Where the Sense for the Line Comes From — and Starting Today
The person who knows where to cover is usually the one who has dug all the way down there at least once. 'You don't need to look at that' comes not from someone who has never looked, but from someone who has. So at first, a few deep digs are actually an investment: that experience builds the feel for 'it's safe to take my hands off here.'
This isn't only a developer's story. An insurance planner, a consultant, a solo founder running a business alone — all make the same judgment daily. Don't stall trying to understand every product-comparison table, market analysis, or contract draft the AI produced; split what to cover with a trust gate from what to look at yourself.
To start today, do this.
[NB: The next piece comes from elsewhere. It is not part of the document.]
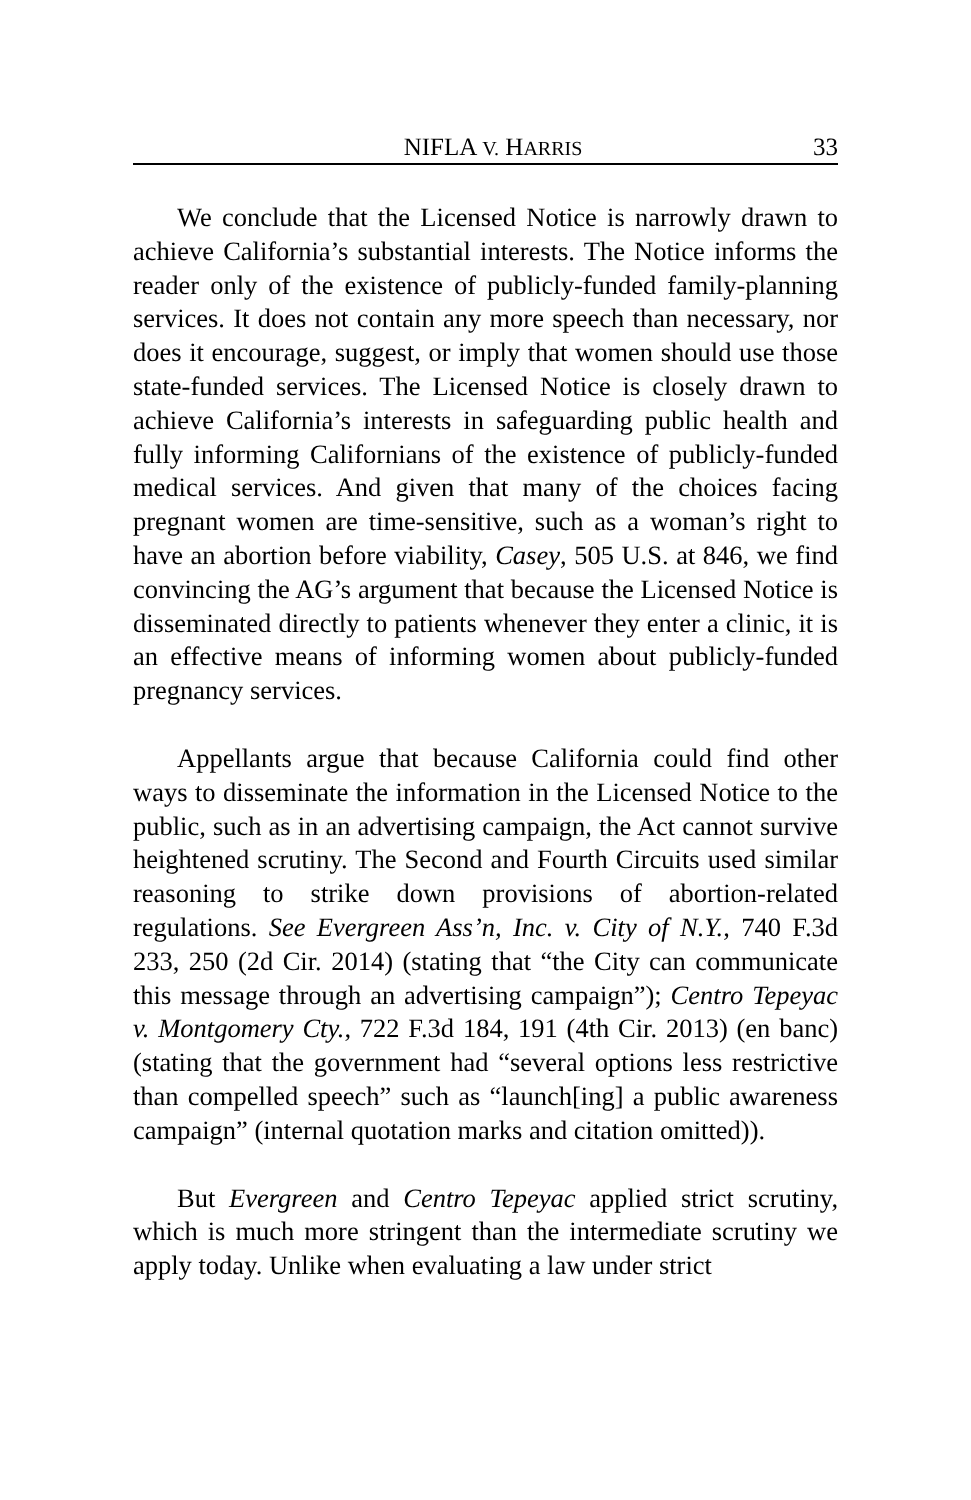NIFLA V. HARRIS 33
We conclude that the Licensed Notice is narrowly drawn to achieve California’s substantial interests. The Notice informs the reader only of the existence of publicly-funded family-planning services. It does not contain any more speech than necessary, nor does it encourage, suggest, or imply that women should use those state-funded services. The Licensed Notice is closely drawn to achieve California’s interests in safeguarding public health and fully informing Californians of the existence of publicly-funded medical services. And given that many of the choices facing pregnant women are time-sensitive, such as a woman’s right to have an abortion before viability, Casey, 505 U.S. at 846, we find convincing the AG’s argument that because the Licensed Notice is disseminated directly to patients whenever they enter a clinic, it is an effective means of informing women about publicly-funded pregnancy services.
Appellants argue that because California could find other ways to disseminate the information in the Licensed Notice to the public, such as in an advertising campaign, the Act cannot survive heightened scrutiny. The Second and Fourth Circuits used similar reasoning to strike down provisions of abortion-related regulations. See Evergreen Ass’n, Inc. v. City of N.Y., 740 F.3d 233, 250 (2d Cir. 2014) (stating that “the City can communicate this message through an advertising campaign”); Centro Tepeyac v. Montgomery Cty., 722 F.3d 184, 191 (4th Cir. 2013) (en banc) (stating that the government had “several options less restrictive than compelled speech” such as “launch[ing] a public awareness campaign” (internal quotation marks and citation omitted)).
But Evergreen and Centro Tepeyac applied strict scrutiny, which is much more stringent than the intermediate scrutiny we apply today. Unlike when evaluating a law under strict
First, pick one task you've handed to AI and sort it into the three tracks above (① understand deeply ② verify then cover ③ human check). Second, for the track-② items, run 'ask three times,' changing the angle. Third, for the track-③ items — money, security, contracts — have a human check them by eye, no exceptions. Run this three-step loop just once and the habit of stalling to understand everything turns into the habit of 'decide where to cover, then move on.' That judgment about where to draw the line is what separates real-world speed in the AI era.